- _Action item_
Go through the listing and set it down exactly, leaving out its pictures.

- _Information shown_
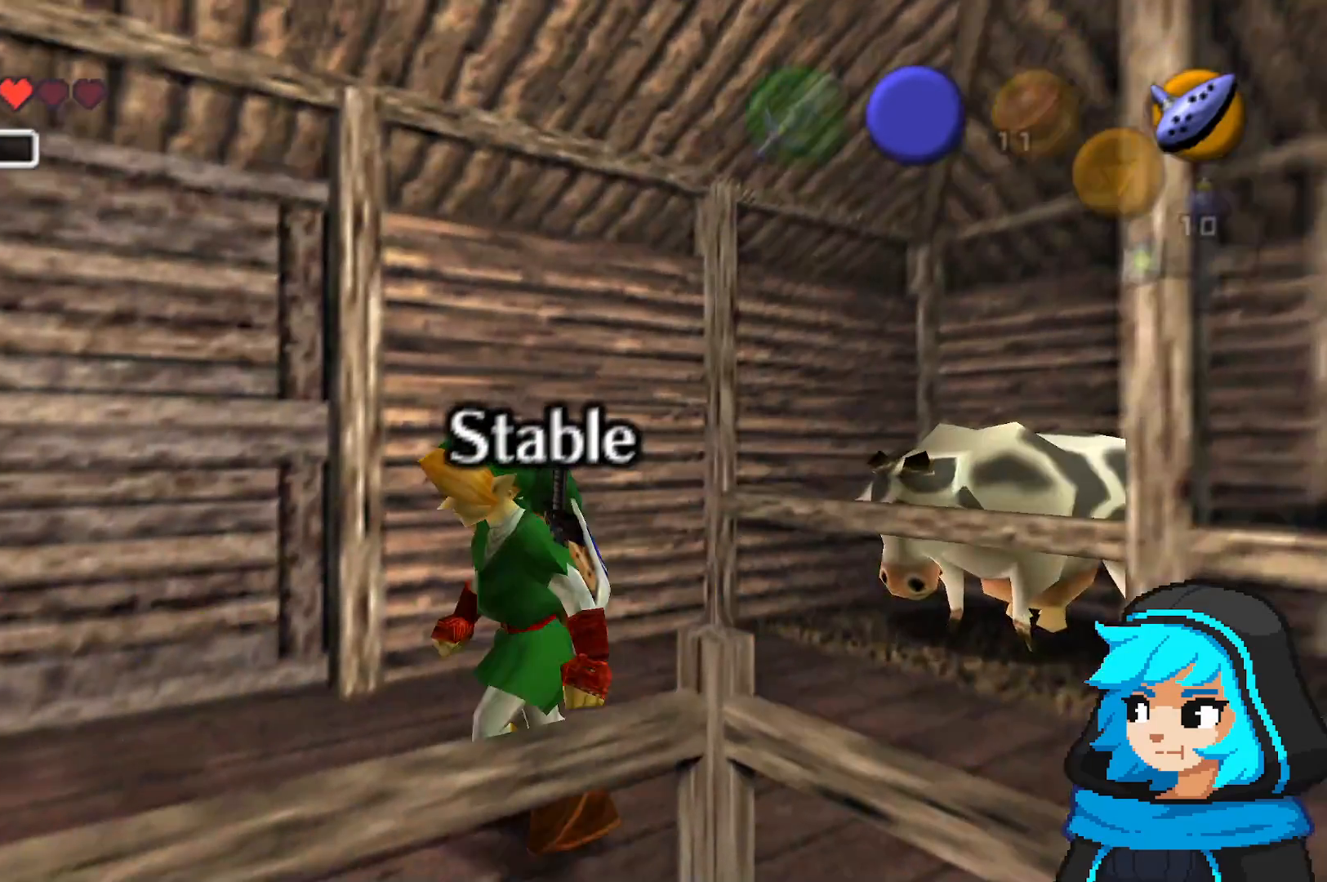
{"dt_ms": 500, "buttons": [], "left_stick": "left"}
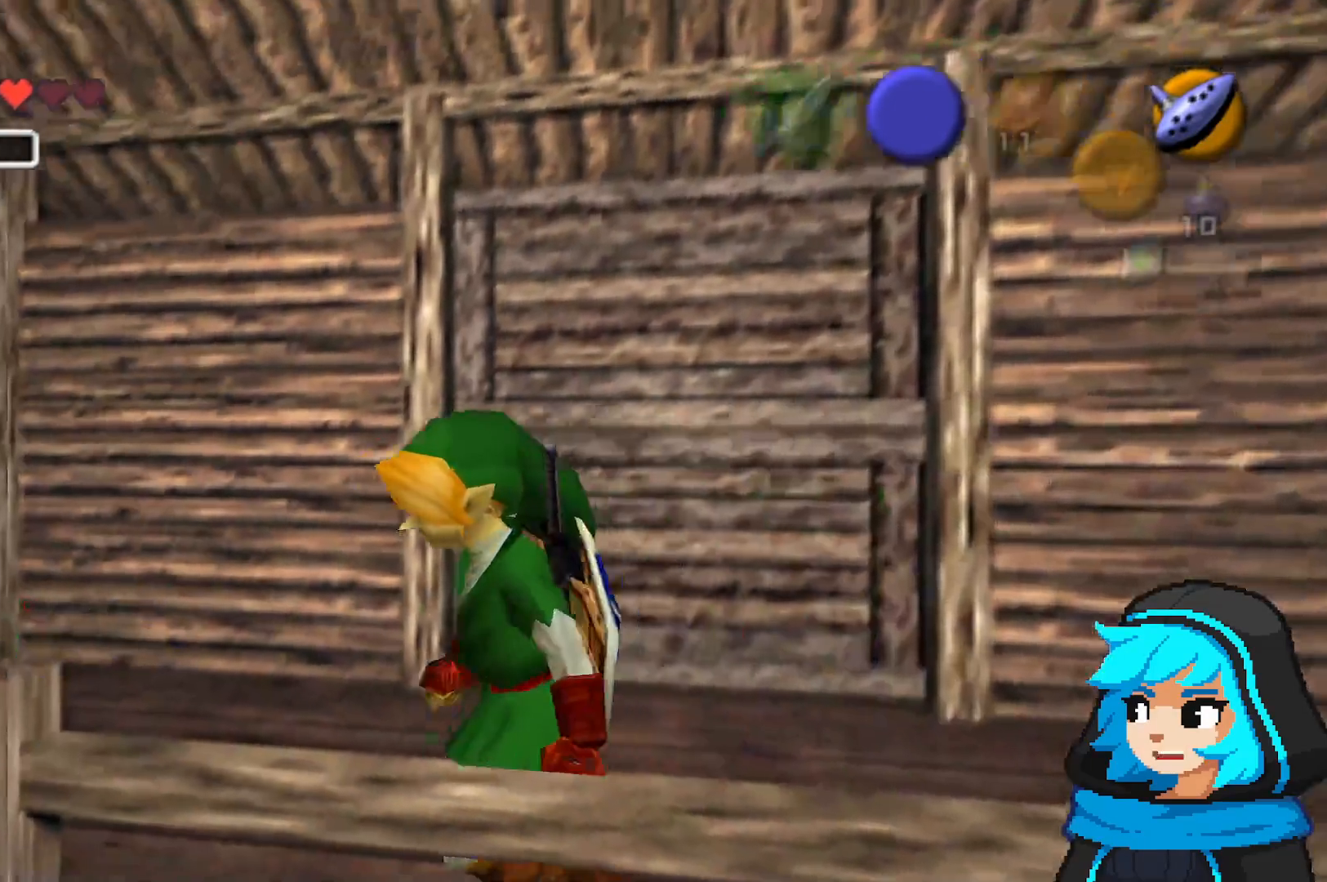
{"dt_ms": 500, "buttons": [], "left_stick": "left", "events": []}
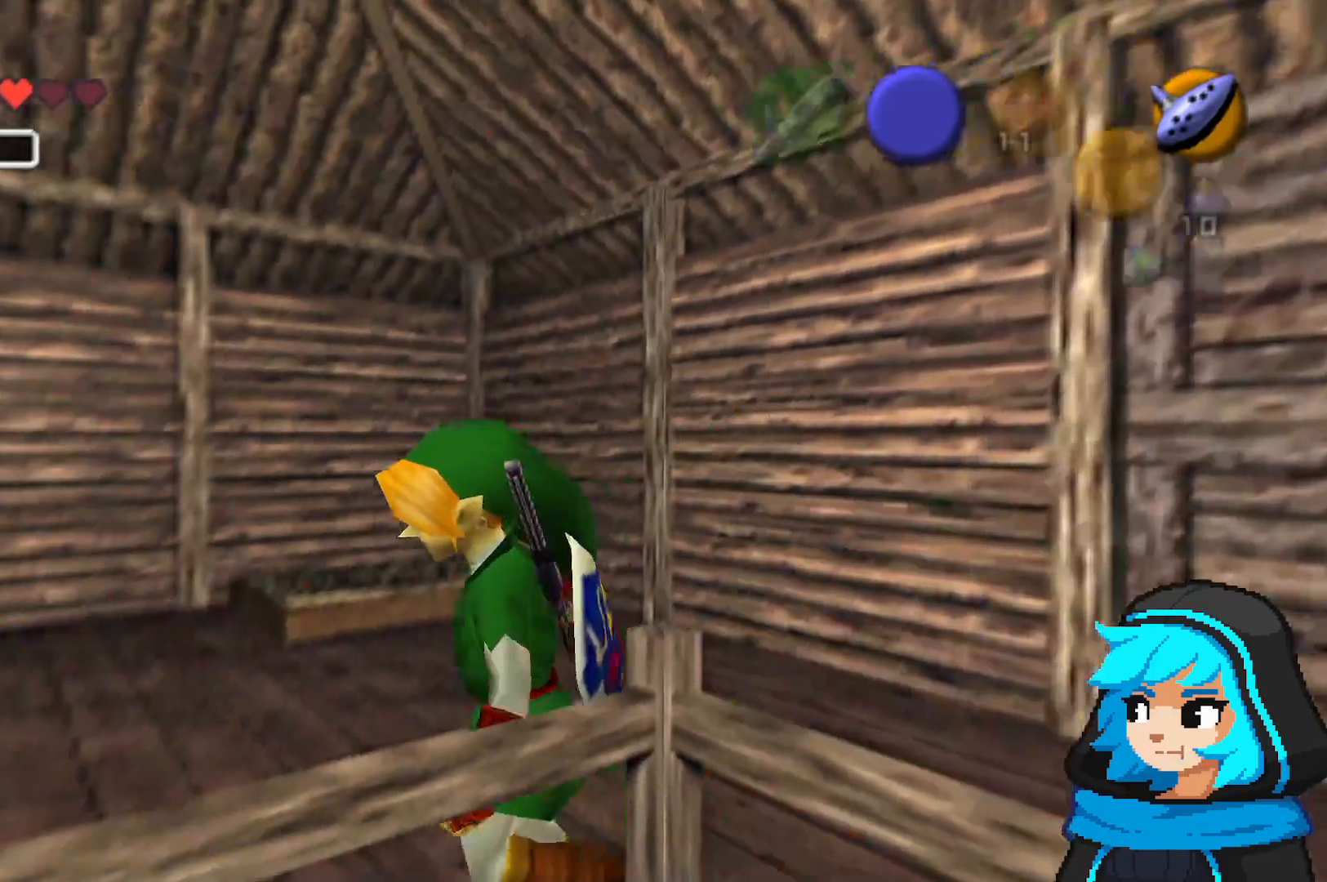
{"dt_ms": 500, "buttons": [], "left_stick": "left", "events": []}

- _Answer for this exercise_
{"dt_ms": 500, "buttons": [], "left_stick": "left"}
{"dt_ms": 500, "buttons": [], "left_stick": "left", "events": []}
{"dt_ms": 500, "buttons": [], "left_stick": "left", "events": []}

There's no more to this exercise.